Politique Justice

Italie : Un procès sur fond de diplomatie

10 décembre 2009
Presseurop
The Guardian

Guardian G2, 10 décembre 2009
Guardian G2, 10 décembre 2009

Coupable ou innocente ? Le cas d'Amanda Knox, l'étudiante américaine condamnée pour le meurtre de sa colocataire britannique Meredith Kercher à Pérouse, en Italie, divise l'opinion publique des pays concernés. Dans The Guardian, l'écrivain Douglas Preston n'a aucun doute : Knox est la dernière victime du controversé procureur Giuliano Mignini, qui avait fait l'objet d'une enquête pour des abus présumés dans l'enquete sur un tueur en série qui avait sévi à Florence dans les années 1980. Après la mise en examen précipitée de Knox et de son ami, les enquêteurs se sont dirigés vers d'autres pistes. "On a eu tout à coup l'impression que les autorités avaient commis une grosse erreur", ajoute Preston, mais Mignini a poursuivi son chemin.

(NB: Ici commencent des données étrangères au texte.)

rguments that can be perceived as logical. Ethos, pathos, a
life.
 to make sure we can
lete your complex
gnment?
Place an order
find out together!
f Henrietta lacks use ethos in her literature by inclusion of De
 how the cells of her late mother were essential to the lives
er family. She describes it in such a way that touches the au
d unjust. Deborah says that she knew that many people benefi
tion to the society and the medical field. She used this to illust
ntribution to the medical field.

Une source proche du dossier a confié à Preston que "cette condamnation n'a rien à faire avec les preuves. Avec elle, tout le monde a sauvé la face".

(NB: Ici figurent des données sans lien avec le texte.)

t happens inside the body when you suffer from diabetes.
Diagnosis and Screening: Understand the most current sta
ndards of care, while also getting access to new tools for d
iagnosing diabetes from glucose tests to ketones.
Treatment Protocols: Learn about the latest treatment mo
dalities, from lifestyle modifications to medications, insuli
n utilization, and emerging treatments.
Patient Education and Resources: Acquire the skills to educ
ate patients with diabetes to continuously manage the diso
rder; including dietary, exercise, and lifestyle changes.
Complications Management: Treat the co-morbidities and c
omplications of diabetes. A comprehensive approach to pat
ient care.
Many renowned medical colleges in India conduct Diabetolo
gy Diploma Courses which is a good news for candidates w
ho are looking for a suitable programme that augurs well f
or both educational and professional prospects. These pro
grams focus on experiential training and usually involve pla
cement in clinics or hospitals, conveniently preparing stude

Pour calmer l'opinion publique américaine, Knox sera probablement remise en liberté en appel, même si elle doit encore passer deux ans en prison. “Mais c'est peu de choses comparé à la carrière de tant de gens importants”, écrit Preston. Dans le même temps la couverture médiatique de l'affaire aux Etats-Unis et en Grande-Bretagne a suscité l'ire des Italiens, qui y voient une preuve d'ingérence et un manque de respect des institutions italiennes. Dans La Repubblica, le spécialiste de l'Italie Alexander Stille note que “la nationalité et les points de vue ont leur importance”. Les Anglais se cherchent une tête de turc pour le meurtre d'une de leurs compatriotes, et Amanda Knox, dépeinte comme “une mangeuse d'hommes droguée et diabolique”, est “un personnage idéal pour la presse à scandales”. Les Américains, eux, “peuvent facilement s'identifier à Amanda" qui, avec son visage d'enfant, a tout de l'Américaine innocente perdue dans une Vieille Europe corrompue. Mais, poursuit Stille, elle ne ferait pas l'objet d'un tel élan de solidarité si sa culpabilité était incontestable. “Aux Etats-Unis, la culpabilité doit être établie 'au-delà de tout doute raisonnable'. Or, le doute dans cette affaire est considérable. Je n'irais pas parier 100 euros sur l'équité de la justice italienne".